- [Text under study]

········

REGIONAL MECHANISMS: Children's rights regional round-up

States which violate or fail to protect children’s rights can be held to account at a national, regional or international level. Complaints can be brought before regional human rights mechanisms if the complainant has exhausted all avenues available to them in the domestic courts or have been prevented from seeking justice.

Regional mechanisms have so far been established for Africa, Southeast Asia, the Americas and the Caribbean, and Europe*.

Regional human rights systems were developed to reflect regional values and offer a more specific framework than the UN system.

The regional systems provide varying degrees of protection for child rights: some have specific instruments and mechanisms to challenge breaches of child rights; others rely on a monitoring body to interpret how a particular treaty applies to child rights. Where there are gaps in the protection of rights, these regional systems may draw on the UN or other regional systems to interpret how the provisions of human rights instruments apply to children.

This CRINMAIL reports on children's rights in the latest sessions of these regional systems.

Find out more about how each of these mechanisms works in our “Guide to Child Rights Mechanisms”.

Children's rights in the Americas

The Inter-American Commission staged its 140th session from 20 October to 5 November 2010.

During the session, the Commission held 52 hearings on persistent human rights violations in the region, 28 working meetings and approved 66 reports on individual cases and petitions.

Hearings concerning children's rights presented at the recent session revealed widespread discrimination and violence against children in the Americas, particularly in State and private institutions. In addition, violations of children's rights featured strongly in a number of hearings on other human rights issues.

Violence in private

As part of its global campaign to end the institutionalisation of children, Disability Rights International (DRI) presented the results of research documenting violations of the rights of children with disabilities throughout the Americas.

········

- [Given data]
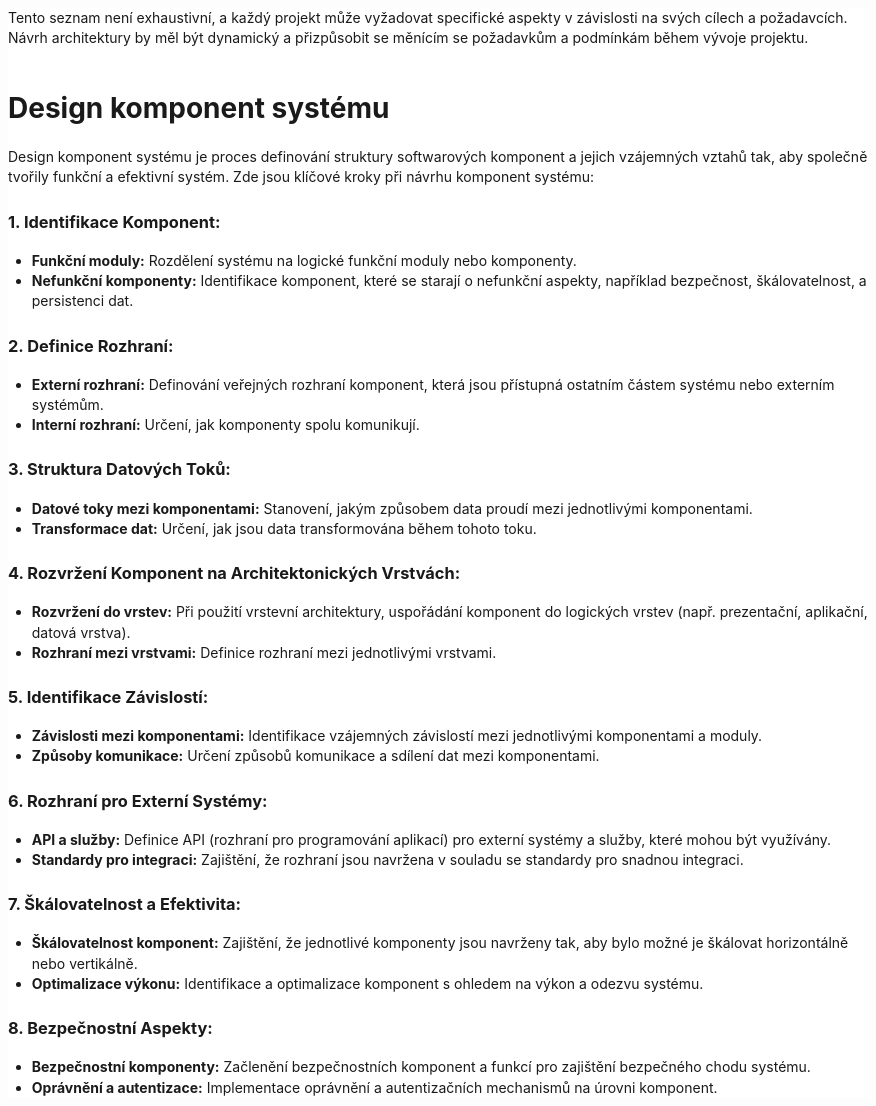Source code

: Tento seznam není exhaustivní, a každý projekt může vyžadovat specifické aspekty v závislosti na svých cílech a požadavcích. Návrh architektury by měl být dynamický a přizpůsobit se měnícím se požadavkům a podmínkám během vývoje projektu.

# Design komponent systému
Design komponent systému je proces definování struktury softwarových komponent a jejich vzájemných vztahů tak, aby společně tvořily funkční a efektivní systém. Zde jsou klíčové kroky při návrhu komponent systému:

### 1. **Identifikace Komponent:**
   - **Funkční moduly:** Rozdělení systému na logické funkční moduly nebo komponenty.
   - **Nefunkční komponenty:** Identifikace komponent, které se starají o nefunkční aspekty, například bezpečnost, škálovatelnost, a persistenci dat.

### 2. **Definice Rozhraní:**
   - **Externí rozhraní:** Definování veřejných rozhraní komponent, která jsou přístupná ostatním částem systému nebo externím systémům.
   - **Interní rozhraní:** Určení, jak komponenty spolu komunikují.

### 3. **Struktura Datových Toků:**
   - **Datové toky mezi komponentami:** Stanovení, jakým způsobem data proudí mezi jednotlivými komponentami.
   - **Transformace dat:** Určení, jak jsou data transformována během tohoto toku.

### 4. **Rozvržení Komponent na Architektonických Vrstvách:**
   - **Rozvržení do vrstev:** Při použití vrstevní architektury, uspořádání komponent do logických vrstev (např. prezentační, aplikační, datová vrstva).
   - **Rozhraní mezi vrstvami:** Definice rozhraní mezi jednotlivými vrstvami.

### 5. **Identifikace Závislostí:**
   - **Závislosti mezi komponentami:** Identifikace vzájemných závislostí mezi jednotlivými komponentami a moduly.
   - **Způsoby komunikace:** Určení způsobů komunikace a sdílení dat mezi komponentami.

### 6. **Rozhraní pro Externí Systémy:**
   - **API a služby:** Definice API (rozhraní pro programování aplikací) pro externí systémy a služby, které mohou být využívány.
   - **Standardy pro integraci:** Zajištění, že rozhraní jsou navržena v souladu se standardy pro snadnou integraci.

### 7. **Škálovatelnost a Efektivita:**
   - **Škálovatelnost komponent:** Zajištění, že jednotlivé komponenty jsou navrženy tak, aby bylo možné je škálovat horizontálně nebo vertikálně.
   - **Optimalizace výkonu:** Identifikace a optimalizace komponent s ohledem na výkon a odezvu systému.

### 8. **Bezpečnostní Aspekty:**
   - **Bezpečnostní komponenty:** Začlenění bezpečnostních komponent a funkcí pro zajištění bezpečného chodu systému.
   - **Oprávnění a autentizace:** Implementace oprávnění a autentizačních mechanismů na úrovni komponent.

········

- [Actions to take]
1 - In the children's rights regional round-up, check statements (a) through (c) against the text. Answer yes or no for each and quote the deciding words. (a) Regional mechanisms have been established for Africa, Southeast Asia, the Americas and the Caribbean, and Europe. (b) During its 140th session, the Inter-American Commission approved 52 reports on individual cases and petitions. (c) Regional human rights systems were developed to offer a less specific framework than the UN system.
2 - Print the part of the children's rights regional round-up that opens with the words containing "States which violate" and closes with "Caribbean, and Europe*.".
3 - Give what follows the last sentence of the children's rights regional round-up, continuing that text from where it stops.

- [Answers per task]
1 -
(a) Yes: "Regional mechanisms have so far been established for Africa, Southeast Asia, the Americas and the Caribbean, and Europe*."
(b) No: "approved 66 reports on individual cases and petitions."
(c) No: "offer a more specific framework than the UN system."

2 -
States which violate or fail to protect children’s rights can be held to account at a national, regional or international level. Complaints can be brought before regional human rights mechanisms if the complainant has exhausted all avenues available to them in the domestic courts or have been prevented from seeking justice.

Regional mechanisms have so far been established for Africa, Southeast Asia, the Americas and the Caribbean, and Europe*.

3 -
Their findings revealed that:

- In Mexico, there is virtually no oversight of private institutions for children without parental care. A number of children have disappeared from public record after entering such institutions. According to DRI, preliminary evidence suggests some of these children could be the victims of trafficking.

In its recommendations  to Mexico in 2006, the UN Committee on the Rights of the Child expressed concern about the lack of information recorded about children separated from their parents, the large number of children living in private institutions and the lack of State oversight of these institutions.

The Committee recommended that “the State party strengthen existing measures to prevent separation of children from their families, and take effective measures to assess the number and situation of children living in institutions, including in those institutions managed by the private sector. In particular, the Committee recommends that the State party establish regulations based on the rights of the child and adopt a programme to strengthen and increase alternative care opportunities for children including, inter alia, by introducing effective legislation, reinforcing existing structures such as the extended family, improving training of staff and allocating increased resources to relevant bodies. The State party is encouraged to seek technical assistance in this regard from, among others, UNICEF and the Inter-American Children’s Institute.”

For more on children vanishing from private institutions, read reports from Mexico's national children's rights network highlighting the case of 11 children who went missing from an institution called 'Casitas del Sur'. Go here.

– In the United States, children with autism and other mental disabilities living at a residential school in Massachusetts are being given electric shocks as a form of “behaviour modification”. Read more on DRI's report: “Torture Not Treatment - Electric-shock and long-term restraint on children and adults with disabilities at the Judge Rotenburg Center”.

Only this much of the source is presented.